▶ **EXERCISE REQUIREMENTS**: Excluding pictures, reproduce word for word the lines from the one containing "社会保障和就业支出: 1586.73 -> 1427.44" through the end of the material below.

GIVEN DATA below:

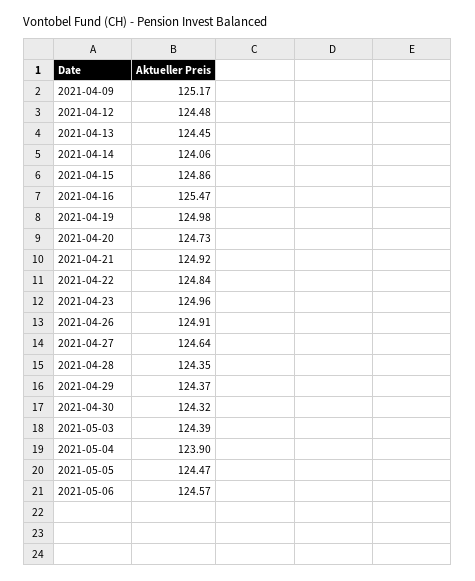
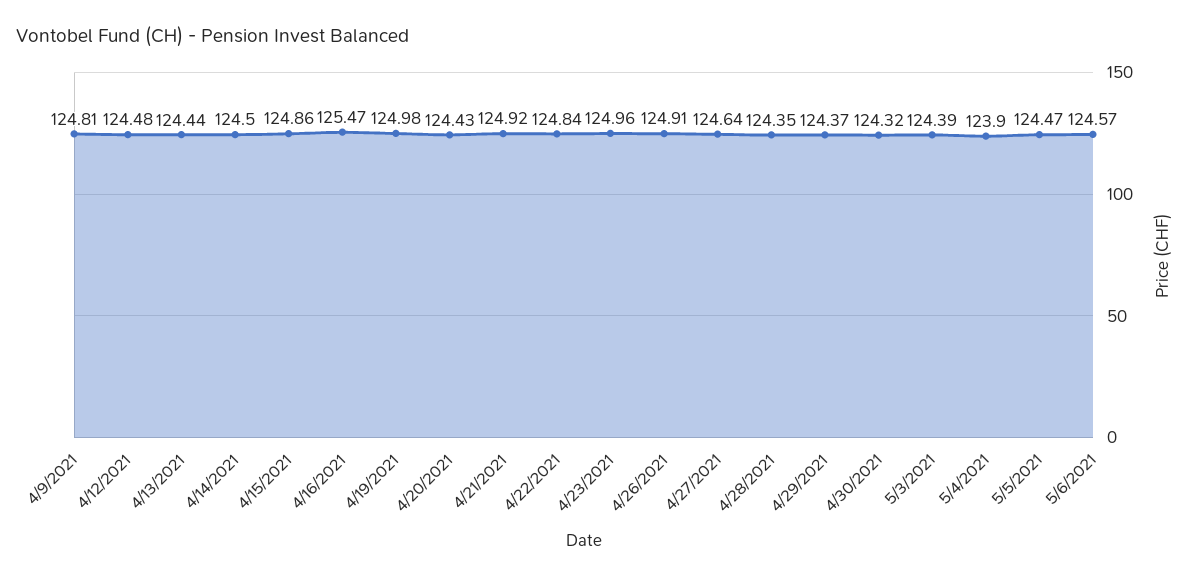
2021-04-09: 125.17 -> 124.81
2021-04-13: 124.45 -> 124.44
2021-04-14: 124.06 -> 124.5
2021-04-20: 124.73 -> 124.43

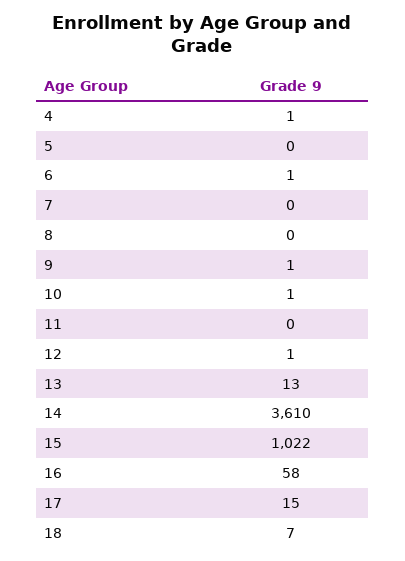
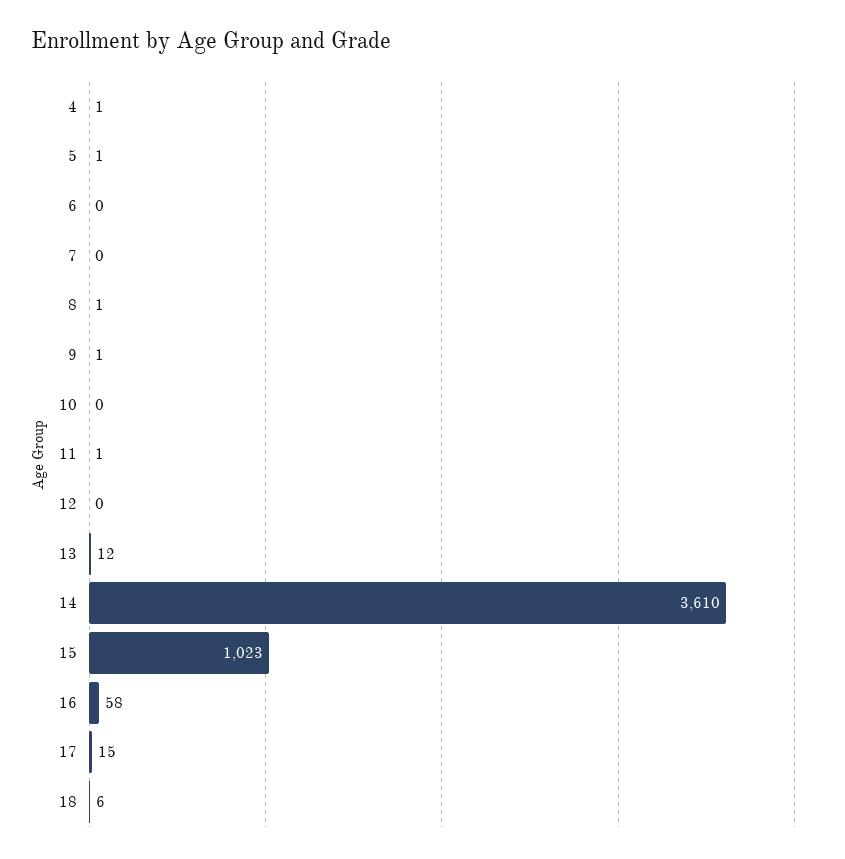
5: 0 -> 1
6: 1 -> 0
8: 0 -> 1
10: 1 -> 0
11: 0 -> 1
12: 1 -> 0
13: 13 -> 12
15: 1022 -> 1023
18: 7 -> 6

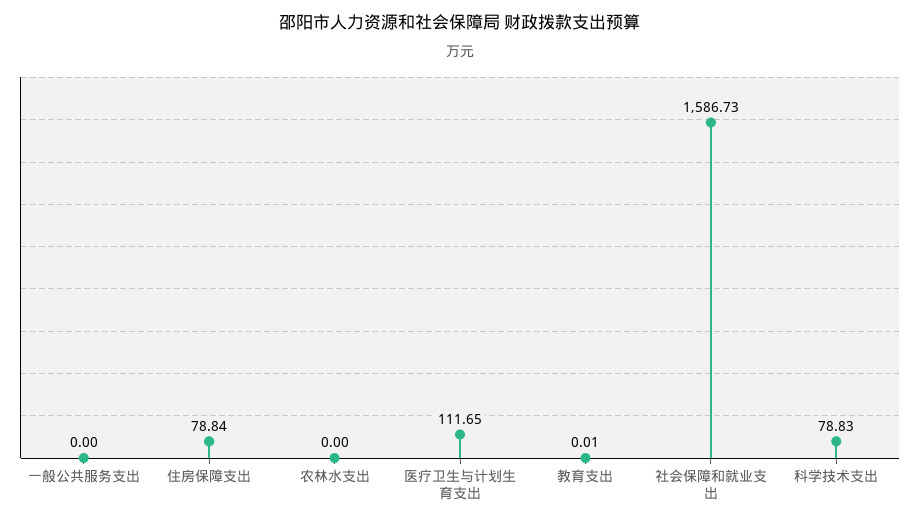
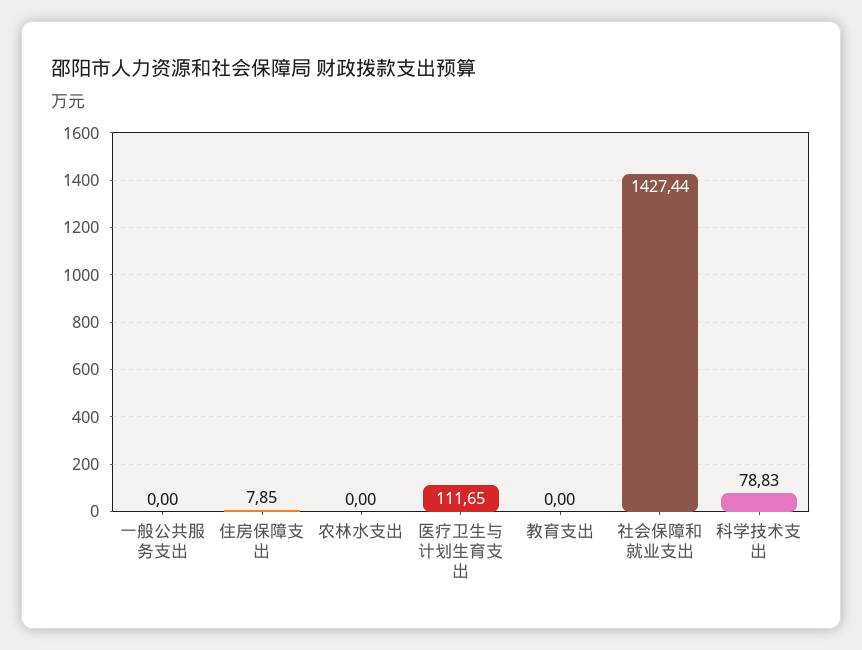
住房保障支出: 78.84 -> 7.85
教育支出: 0.01 -> 0
社会保障和就业支出: 1586.73 -> 1427.44

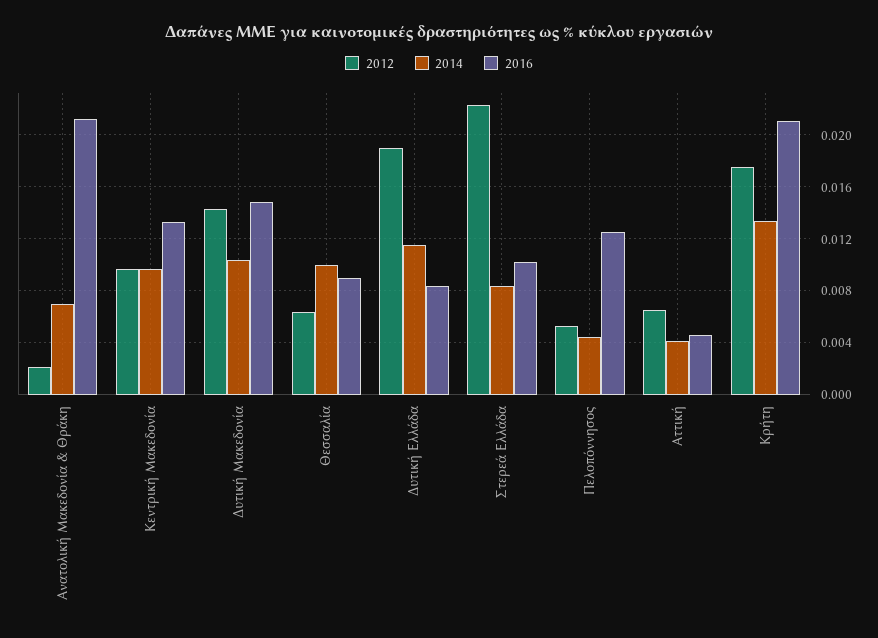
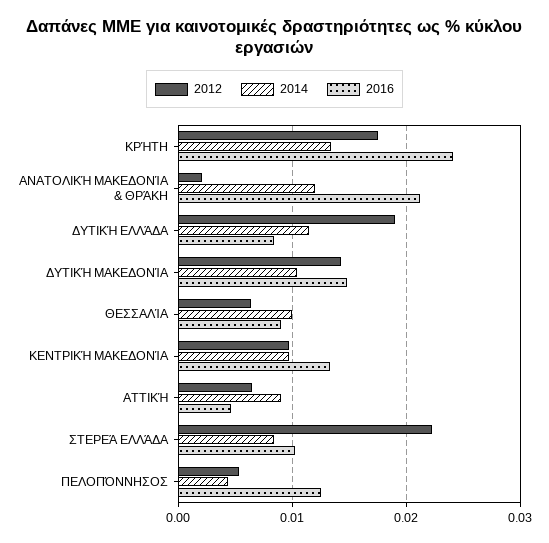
2014, Ανατολική Μακεδονία & Θράκη: 0.007 -> 0.012
2014, Αττική: 0.004 -> 0.009
2016, Κρήτη: 0.021 -> 0.024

End of GIVEN DATA.

▶ **THE COMPLETED TASK**:
社会保障和就业支出: 1586.73 -> 1427.44

2014, Ανατολική Μακεδονία & Θράκη: 0.007 -> 0.012
2014, Αττική: 0.004 -> 0.009
2016, Κρήτη: 0.021 -> 0.024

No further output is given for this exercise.